BEGIN Extracted entries

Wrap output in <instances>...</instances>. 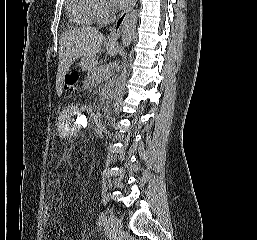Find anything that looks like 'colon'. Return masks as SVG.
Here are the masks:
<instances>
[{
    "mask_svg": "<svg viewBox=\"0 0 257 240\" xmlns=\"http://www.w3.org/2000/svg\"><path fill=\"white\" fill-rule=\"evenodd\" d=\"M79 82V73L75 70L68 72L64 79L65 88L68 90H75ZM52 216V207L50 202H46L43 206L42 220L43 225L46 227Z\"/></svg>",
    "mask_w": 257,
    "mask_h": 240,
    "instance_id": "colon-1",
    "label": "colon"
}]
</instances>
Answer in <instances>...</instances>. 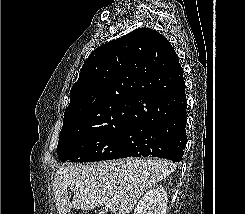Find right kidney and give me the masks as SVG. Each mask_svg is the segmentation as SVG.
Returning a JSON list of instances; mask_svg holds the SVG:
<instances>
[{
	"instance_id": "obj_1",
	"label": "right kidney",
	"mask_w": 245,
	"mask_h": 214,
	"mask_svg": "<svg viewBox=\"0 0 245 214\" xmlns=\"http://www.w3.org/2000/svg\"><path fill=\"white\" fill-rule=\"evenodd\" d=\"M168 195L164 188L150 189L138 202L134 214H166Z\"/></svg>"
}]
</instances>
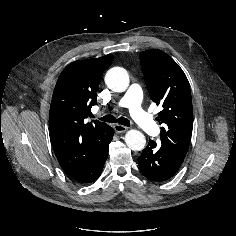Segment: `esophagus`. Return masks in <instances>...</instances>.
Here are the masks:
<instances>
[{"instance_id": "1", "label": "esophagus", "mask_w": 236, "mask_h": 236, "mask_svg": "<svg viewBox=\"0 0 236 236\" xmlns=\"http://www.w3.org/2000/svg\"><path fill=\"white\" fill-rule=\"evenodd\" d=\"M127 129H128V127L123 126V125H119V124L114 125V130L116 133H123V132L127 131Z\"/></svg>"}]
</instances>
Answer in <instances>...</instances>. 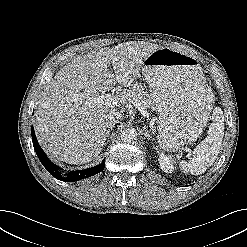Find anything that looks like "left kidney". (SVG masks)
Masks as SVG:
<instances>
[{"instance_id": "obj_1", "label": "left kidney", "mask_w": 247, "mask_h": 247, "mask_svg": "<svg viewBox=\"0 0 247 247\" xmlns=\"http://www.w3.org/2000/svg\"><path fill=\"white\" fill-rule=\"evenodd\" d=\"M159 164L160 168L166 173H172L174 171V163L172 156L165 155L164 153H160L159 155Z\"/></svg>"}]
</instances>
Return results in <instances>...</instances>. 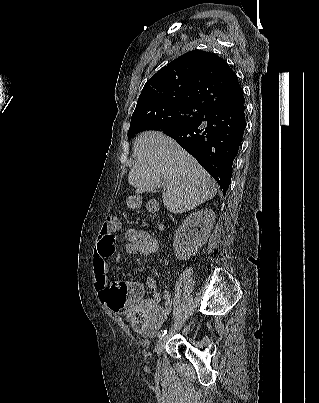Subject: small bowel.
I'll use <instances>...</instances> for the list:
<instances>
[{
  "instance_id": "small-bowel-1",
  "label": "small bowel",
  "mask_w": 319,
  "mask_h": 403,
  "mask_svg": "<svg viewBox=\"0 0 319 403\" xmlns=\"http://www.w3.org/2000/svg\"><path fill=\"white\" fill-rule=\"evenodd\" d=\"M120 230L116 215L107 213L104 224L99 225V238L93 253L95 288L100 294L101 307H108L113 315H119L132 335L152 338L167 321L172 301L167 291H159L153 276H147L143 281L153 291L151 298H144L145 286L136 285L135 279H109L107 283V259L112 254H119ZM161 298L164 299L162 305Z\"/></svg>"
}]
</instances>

END Extracted entries
BEGIN Extracted entries

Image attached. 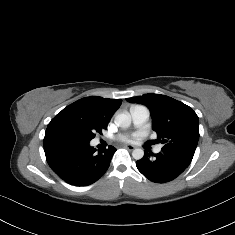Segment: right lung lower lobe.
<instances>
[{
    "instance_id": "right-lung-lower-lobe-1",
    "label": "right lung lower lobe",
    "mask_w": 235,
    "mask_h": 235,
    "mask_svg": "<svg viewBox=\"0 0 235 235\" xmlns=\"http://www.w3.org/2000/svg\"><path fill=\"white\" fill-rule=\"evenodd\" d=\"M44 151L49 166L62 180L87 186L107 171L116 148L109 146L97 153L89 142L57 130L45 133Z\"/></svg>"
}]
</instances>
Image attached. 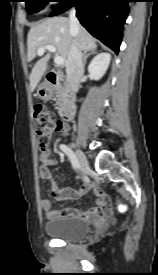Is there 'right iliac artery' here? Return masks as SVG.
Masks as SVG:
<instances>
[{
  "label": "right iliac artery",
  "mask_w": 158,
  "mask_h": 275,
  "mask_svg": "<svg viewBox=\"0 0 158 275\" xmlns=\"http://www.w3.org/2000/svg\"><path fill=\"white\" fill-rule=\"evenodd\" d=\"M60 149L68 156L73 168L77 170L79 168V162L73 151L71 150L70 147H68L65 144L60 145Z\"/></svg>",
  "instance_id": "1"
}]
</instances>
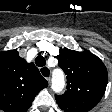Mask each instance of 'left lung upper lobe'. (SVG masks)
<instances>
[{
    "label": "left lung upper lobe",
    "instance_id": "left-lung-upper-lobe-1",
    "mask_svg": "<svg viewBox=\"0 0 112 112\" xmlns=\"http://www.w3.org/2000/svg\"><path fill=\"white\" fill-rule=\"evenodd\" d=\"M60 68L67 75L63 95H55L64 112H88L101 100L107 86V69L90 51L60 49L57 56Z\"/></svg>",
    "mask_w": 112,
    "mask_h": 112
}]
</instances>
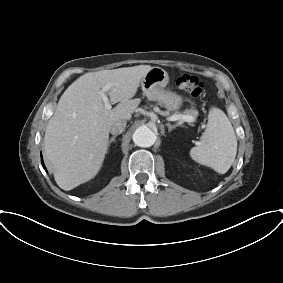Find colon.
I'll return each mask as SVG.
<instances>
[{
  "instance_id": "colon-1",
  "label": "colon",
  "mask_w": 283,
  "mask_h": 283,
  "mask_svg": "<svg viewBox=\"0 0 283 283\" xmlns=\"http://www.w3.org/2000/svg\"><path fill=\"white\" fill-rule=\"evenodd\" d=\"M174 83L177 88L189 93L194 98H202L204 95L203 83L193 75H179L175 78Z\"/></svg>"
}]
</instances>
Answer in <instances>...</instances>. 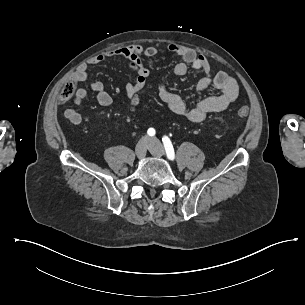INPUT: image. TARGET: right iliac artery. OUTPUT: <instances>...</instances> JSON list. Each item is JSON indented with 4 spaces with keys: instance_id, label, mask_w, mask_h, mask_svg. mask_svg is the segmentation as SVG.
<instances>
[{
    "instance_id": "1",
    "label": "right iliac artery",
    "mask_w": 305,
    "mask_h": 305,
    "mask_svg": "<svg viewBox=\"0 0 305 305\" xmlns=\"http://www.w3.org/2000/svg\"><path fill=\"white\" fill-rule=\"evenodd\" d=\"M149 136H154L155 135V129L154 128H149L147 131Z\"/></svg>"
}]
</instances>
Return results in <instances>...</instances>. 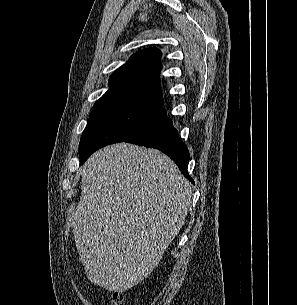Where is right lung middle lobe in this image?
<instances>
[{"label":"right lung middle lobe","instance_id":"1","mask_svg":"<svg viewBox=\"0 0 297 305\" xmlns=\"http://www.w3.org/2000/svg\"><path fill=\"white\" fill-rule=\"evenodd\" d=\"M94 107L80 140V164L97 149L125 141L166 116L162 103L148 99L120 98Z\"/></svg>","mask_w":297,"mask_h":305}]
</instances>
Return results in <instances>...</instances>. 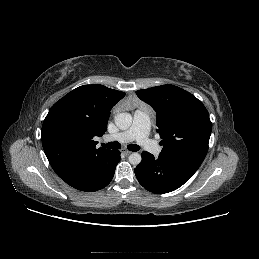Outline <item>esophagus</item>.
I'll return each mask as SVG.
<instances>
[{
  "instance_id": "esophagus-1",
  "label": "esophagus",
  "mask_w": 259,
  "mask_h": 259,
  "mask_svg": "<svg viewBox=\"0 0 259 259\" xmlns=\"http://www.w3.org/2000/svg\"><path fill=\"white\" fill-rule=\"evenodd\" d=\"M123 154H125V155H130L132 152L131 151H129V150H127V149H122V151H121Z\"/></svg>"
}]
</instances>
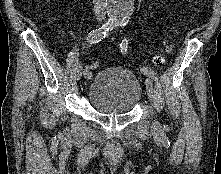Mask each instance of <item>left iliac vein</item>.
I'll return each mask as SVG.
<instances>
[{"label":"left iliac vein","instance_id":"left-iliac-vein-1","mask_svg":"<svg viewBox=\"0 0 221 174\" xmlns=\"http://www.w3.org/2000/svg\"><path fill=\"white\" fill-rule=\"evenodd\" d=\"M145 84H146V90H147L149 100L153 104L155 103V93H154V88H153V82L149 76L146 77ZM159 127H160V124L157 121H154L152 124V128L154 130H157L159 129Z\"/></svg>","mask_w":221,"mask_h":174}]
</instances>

END Extracted entries
BEGIN Extracted entries

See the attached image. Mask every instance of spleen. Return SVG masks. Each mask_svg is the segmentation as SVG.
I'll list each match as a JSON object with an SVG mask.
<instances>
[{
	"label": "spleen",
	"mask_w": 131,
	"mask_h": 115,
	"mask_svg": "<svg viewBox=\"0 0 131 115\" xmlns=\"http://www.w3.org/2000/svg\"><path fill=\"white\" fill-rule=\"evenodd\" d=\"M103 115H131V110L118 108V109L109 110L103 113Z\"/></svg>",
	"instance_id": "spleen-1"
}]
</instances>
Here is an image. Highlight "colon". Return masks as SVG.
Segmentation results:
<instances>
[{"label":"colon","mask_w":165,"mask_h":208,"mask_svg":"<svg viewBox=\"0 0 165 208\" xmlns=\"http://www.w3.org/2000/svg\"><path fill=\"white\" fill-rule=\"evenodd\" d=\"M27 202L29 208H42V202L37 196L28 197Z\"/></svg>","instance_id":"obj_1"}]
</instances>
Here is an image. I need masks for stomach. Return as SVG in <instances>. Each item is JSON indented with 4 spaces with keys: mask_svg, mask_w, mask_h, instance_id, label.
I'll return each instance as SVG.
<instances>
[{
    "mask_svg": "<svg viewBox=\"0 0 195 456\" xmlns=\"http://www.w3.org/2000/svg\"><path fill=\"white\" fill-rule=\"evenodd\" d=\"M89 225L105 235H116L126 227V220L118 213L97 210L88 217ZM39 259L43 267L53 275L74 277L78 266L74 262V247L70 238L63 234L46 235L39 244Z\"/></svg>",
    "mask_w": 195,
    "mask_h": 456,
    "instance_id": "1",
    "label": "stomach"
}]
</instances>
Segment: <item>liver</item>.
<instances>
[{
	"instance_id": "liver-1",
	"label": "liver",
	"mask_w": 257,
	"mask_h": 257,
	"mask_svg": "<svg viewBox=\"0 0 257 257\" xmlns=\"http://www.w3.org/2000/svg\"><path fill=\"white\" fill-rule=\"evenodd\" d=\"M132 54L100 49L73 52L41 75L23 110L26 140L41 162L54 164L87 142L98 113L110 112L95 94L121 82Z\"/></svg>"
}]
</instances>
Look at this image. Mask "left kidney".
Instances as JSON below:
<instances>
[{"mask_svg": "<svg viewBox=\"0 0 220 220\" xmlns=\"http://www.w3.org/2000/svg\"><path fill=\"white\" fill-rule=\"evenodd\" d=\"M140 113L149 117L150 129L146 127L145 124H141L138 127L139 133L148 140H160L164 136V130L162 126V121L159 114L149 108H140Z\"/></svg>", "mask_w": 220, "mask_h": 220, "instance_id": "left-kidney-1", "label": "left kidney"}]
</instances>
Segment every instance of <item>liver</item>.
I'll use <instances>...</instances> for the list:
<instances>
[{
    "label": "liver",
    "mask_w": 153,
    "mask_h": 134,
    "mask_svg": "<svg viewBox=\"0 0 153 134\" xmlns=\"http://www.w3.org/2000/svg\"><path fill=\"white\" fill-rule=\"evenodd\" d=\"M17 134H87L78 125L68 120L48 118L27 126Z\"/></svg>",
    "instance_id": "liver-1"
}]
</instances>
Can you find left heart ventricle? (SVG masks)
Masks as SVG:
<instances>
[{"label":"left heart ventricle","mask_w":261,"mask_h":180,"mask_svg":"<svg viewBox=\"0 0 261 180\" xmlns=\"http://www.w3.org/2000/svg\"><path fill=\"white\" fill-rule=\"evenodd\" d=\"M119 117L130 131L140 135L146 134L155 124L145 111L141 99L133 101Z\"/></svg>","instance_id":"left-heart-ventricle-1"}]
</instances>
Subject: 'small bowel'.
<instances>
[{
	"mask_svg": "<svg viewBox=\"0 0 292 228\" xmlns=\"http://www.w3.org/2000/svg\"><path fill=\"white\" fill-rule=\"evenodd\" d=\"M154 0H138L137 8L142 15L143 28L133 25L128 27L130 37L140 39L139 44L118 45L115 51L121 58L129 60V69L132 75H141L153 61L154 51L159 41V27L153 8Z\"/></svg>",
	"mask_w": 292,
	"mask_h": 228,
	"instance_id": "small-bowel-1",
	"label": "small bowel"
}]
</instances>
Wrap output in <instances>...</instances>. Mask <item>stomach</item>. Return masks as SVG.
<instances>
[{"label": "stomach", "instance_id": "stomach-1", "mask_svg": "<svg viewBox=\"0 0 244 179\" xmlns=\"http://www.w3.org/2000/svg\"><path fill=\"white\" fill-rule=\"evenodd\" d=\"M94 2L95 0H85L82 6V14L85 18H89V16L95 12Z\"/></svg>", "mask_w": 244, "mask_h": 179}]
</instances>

END Extracted entries

## Task directions
Please list every line of the records above that contains the string "heart", copying each line in full. Case counts.

## Result for this task
Can you find left heart ventricle? (SVG masks)
[{"label":"left heart ventricle","mask_w":261,"mask_h":180,"mask_svg":"<svg viewBox=\"0 0 261 180\" xmlns=\"http://www.w3.org/2000/svg\"><path fill=\"white\" fill-rule=\"evenodd\" d=\"M119 117L130 131L140 135L146 134L155 124L145 111L141 99L133 101Z\"/></svg>","instance_id":"left-heart-ventricle-1"}]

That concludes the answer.